The Atlantic published an article on Sunday that seemed to openly admit what many Democrats have been thinking for the past two years: “Mask Mandates Don’t Need to Make Sense.”

The article’s author, Rachel Gutman, notes that Washington, D.C., recently shifted its mask mandate so that residents will need to wear face coverings to attend school, visit a library, or ride in a taxi, but will not need masks inside gyms, sports arenas, concert venues and houses of worship or, as she writes, “all the places where people like to breathe hard or sing and shout in close proximity.”

“If the goal of mask policies is to reduce transmission of the coronavirus as much as possible, then D.C.’s new rules are difficult to reason out,” she writes. “Why should children, who are generally at low risk of severe disease, have to mask while sitting quietly in class when their more vulnerable elders can sing, unmasked, in church? It seems arbitrary, inconsistent, absurd.”

Then, Gutman sails right past the point and argues that in spite of all that, mandates can still be useful if they “align with communities’ goals,” as the subheadline puts it. 
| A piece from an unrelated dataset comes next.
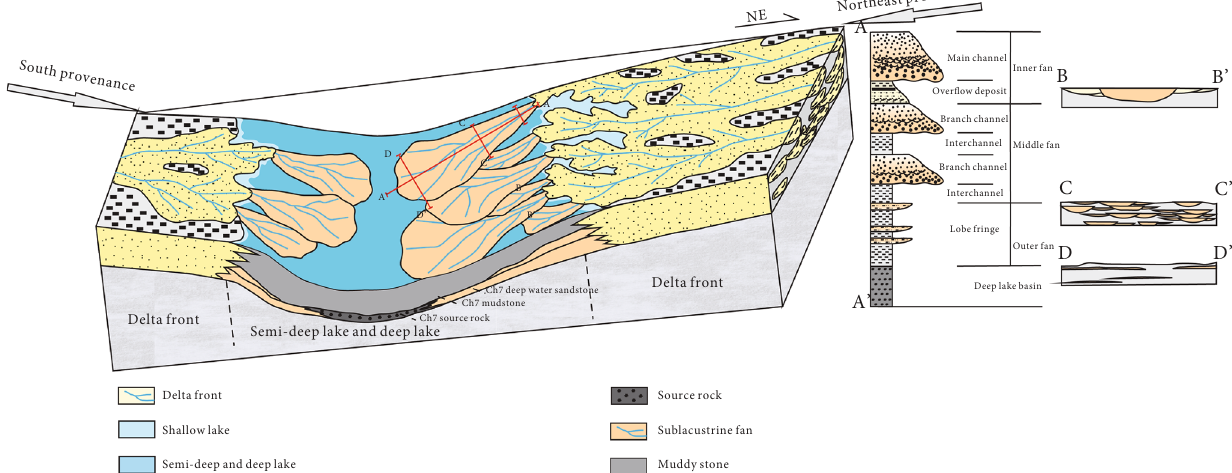
Figure 11: Depositional model of deep-water depositional systems in the Upper Triassic, southwestern Ordos Basin, and vertical sequence of all the three sedimentary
“A mask mandate may not magically swaddle the faces of everyone in its jurisdiction, but it could remind already enthusiastic maskers to avoid large gatherings, or lead non-maskers to give the people around them a little more space,” she wrote.

“But no mandate is ever going to be perfectly consistent, and that’s okay. Mask policies can still make sense, so long as they serve a community’s shared goals,” Gutman added.

After much online criticism, the piece’s title was amended to read: “Mask Mandates are Illogical. So What?”

Media Misses

White House press secretary Jen Psaki again attributed the rise in violent crimes being committed against Asian Americans to “hate-filled rhetoric and language around the origins of the pandemic.” While there have certainly been instances of pandemic-caused anti-Asian hate crimes, the real explanation is much more complicated and multi-causal — and is in part a result of more-progressive approaches to criminal justice.

-While doing a hit for MSNBC, CTV journalist Glen McGregor was shouted down on-air as he complained about the “harassment” at the hands of Canadian truckers participating in the vaccine-mandate protest. Neither he nor the truckers acquitted themselves as well as they could have in the clip, with McGregor clearly dead-set on portraying the protesters poorly and some truckers slipping angry vulgarities into their shouts. But then again, only one of the two parties is paid to tell the truth about the situation on the ground.